**** Data extract

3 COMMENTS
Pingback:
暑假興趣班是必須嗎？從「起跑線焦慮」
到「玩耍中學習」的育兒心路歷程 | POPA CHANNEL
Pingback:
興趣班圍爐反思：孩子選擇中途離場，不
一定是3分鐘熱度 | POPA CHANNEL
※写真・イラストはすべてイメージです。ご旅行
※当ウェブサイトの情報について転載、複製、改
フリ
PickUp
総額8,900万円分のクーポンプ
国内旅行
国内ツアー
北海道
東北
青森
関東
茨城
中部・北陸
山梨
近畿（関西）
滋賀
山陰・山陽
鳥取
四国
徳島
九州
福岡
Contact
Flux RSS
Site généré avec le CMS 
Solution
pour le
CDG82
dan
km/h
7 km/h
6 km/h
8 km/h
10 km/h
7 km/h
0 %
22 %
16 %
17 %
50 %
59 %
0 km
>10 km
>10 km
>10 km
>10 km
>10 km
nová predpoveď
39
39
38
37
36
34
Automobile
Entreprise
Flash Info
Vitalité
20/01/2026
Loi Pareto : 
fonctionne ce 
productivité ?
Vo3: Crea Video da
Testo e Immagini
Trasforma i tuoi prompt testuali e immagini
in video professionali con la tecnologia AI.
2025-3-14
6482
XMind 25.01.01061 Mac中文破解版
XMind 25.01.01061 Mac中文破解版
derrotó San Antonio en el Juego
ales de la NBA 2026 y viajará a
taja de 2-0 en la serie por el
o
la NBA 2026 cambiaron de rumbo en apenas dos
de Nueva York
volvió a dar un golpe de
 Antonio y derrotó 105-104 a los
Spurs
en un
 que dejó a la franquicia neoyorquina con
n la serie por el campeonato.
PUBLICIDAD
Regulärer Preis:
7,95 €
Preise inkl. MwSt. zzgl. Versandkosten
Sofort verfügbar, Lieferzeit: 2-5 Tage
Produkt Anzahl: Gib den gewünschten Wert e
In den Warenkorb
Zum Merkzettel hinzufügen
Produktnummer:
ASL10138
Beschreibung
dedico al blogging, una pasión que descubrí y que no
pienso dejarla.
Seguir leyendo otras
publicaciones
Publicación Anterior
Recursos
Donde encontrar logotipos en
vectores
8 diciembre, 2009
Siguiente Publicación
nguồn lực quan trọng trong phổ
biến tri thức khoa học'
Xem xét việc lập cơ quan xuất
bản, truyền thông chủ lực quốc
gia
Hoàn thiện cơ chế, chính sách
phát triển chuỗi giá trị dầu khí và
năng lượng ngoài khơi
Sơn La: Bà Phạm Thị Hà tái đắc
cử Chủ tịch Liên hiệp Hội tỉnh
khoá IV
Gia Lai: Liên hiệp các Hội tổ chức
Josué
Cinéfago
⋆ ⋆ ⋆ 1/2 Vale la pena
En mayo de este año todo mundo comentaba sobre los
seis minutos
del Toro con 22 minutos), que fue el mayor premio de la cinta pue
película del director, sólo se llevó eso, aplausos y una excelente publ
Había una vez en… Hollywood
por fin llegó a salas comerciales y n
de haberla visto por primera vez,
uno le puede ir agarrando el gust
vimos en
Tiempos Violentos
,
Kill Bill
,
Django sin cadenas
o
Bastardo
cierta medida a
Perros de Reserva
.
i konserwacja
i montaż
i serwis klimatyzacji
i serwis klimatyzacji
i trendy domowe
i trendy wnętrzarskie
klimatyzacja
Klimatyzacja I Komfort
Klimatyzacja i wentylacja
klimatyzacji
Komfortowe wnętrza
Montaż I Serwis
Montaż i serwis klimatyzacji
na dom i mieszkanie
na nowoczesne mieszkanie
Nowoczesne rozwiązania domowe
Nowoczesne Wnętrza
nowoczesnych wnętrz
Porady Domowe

********

— About this exercise —
Using the records above, copy exactly the lines from the one containing "i konserwacja" through the last, inclusive, and nothing else.

— Task response —
i konserwacja
i montaż
i serwis klimatyzacji
i serwis klimatyzacji
i trendy domowe
i trendy wnętrzarskie
klimatyzacja
Klimatyzacja I Komfort
Klimatyzacja i wentylacja
klimatyzacji
Komfortowe wnętrza
Montaż I Serwis
Montaż i serwis klimatyzacji
na dom i mieszkanie
na nowoczesne mieszkanie
Nowoczesne rozwiązania domowe
Nowoczesne Wnętrza
nowoczesnych wnętrz
Porady Domowe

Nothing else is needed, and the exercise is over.